Linghun (“soul” in Chinese) is a debut gothic novella that combines fantasy with supernatural horror to form a truly dark and harrowing modern ghost story. Primarily set in a strange and mysterious town called HOME (“Homecoming Of Missing Entities”), this beautifully written novella submerges readers within a spiritualistic, haunting-inclined community filled with bereaved families hoping to reconnect with lost loved ones. The premise is a reverse haunting, where the living refuse to let go of the dead.

With available residences in short supply, HOME is an eerie, past-rooted place frozen in time and full of empty promises, devastated hopes, and clear class distinctions. Overrun by desperate “lingerers” — homeless families who live on lawns waiting for houses to become available — the town disguises its soulless, cruel, and exploitative underbelly beneath a sparkling veneer. This facade is embodied by polished and remorseless real estate agent Tania Yemen, who lures grieving families to town, taunts them with empty promises, and dehumanizes them through brutal, bloody, and barbaric home auctions.

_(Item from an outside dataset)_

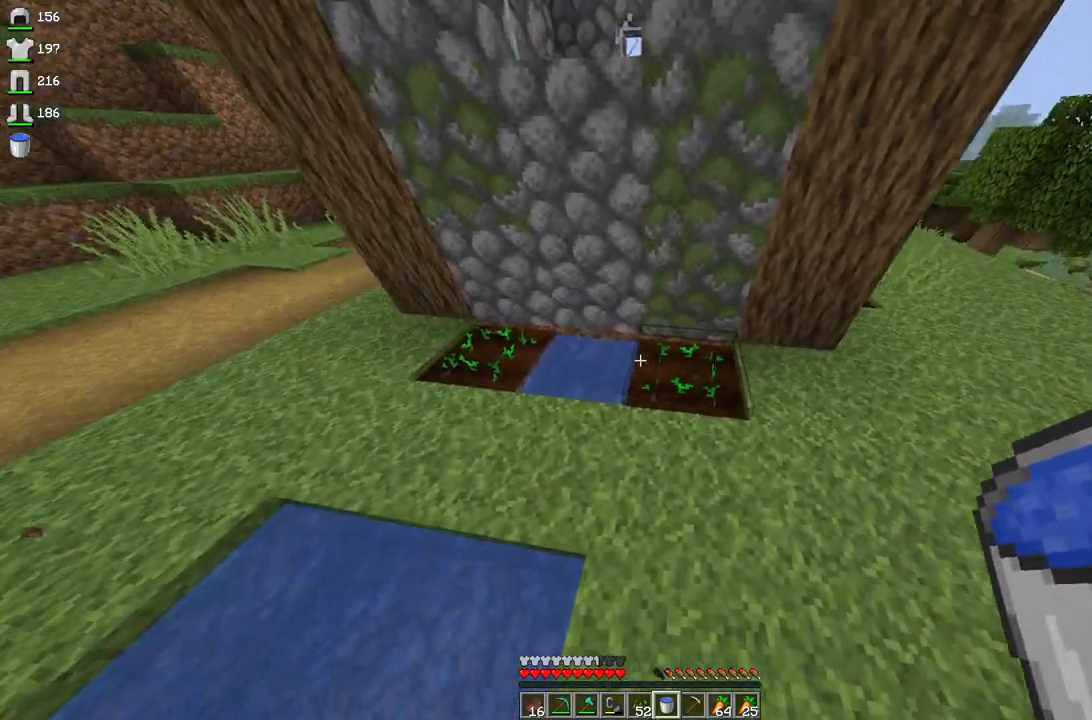
{"keys": ["a", "s"], "mouse": [], "events": [[200, "w", "up"], [467, "s", "down"], [500, "a", "down"]]}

HOME may be a place where the living can reconnect with the dead, but it is foremost a place where residents lose touch with reality, squander the present, sacrifice ethics and morals, and risk ruination in their attempts to reach past the veil and secure basic human rights. In a society based on lies and manipulation and rooted in the belief that one can outsmart and make sense of death, can one ever really make friends, develop trust, maintain sanity, or form healthy relationships?

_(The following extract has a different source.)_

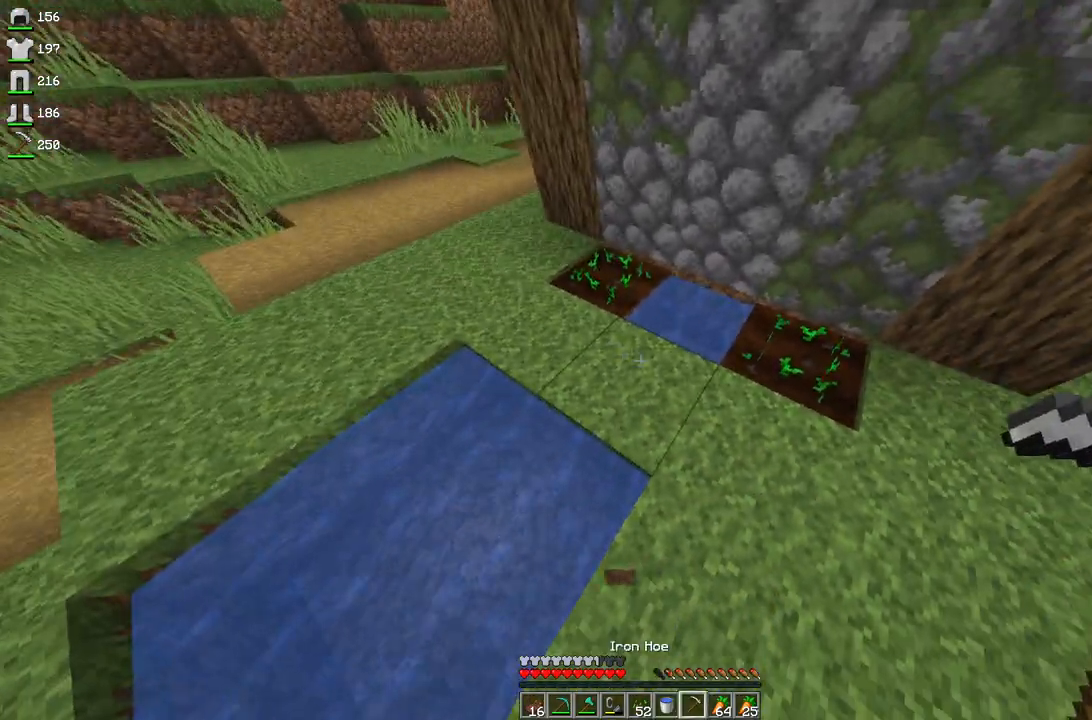
{"keys": [], "mouse": ["right"], "events": [[367, "mouse_right", "down"]]}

The narrative unfolds via three points of view, all set against a unique and uncanny, supremely gothic backdrop composed of haunted houses, outdated schools, cold-hearted residents, and estranged cultures. The POVs include Wenqi, whose parents finagled their way into HOME to reconnect with her deceased brother, and whose neglect clearly marks him as their “golden child”; Liam, whose equally neglectful lingerer family has lived on Wenqi’s lawn for more than three years in hopes of buying the house and seeing his dead sister; and Mrs., a longtime resident rumored to have arrived prior to spirits appearing and  — as she is one of the few with an unhaunted house — someone viewed as odd and likely insane.

These three intersecting storylines weave a harrowing, resonant, and universal story of loss, grief, and longing — one where mortality and sorrow level the playing field and haunt the past, present, and future. It’s a devastating and symbolic tale of hopes, rituals, and journeys where humans are “othered” as they mourn the loss of their cultures, relationships, connections, and futures. It’s a macabre, extraordinary, and singular novella unlike anything I have read previously, one that, though rooted in the fantastic, feels deeply relatable and almost tangible, as, above all, it’s a powerful and indelible homage to the one great equalizer that shadows us all.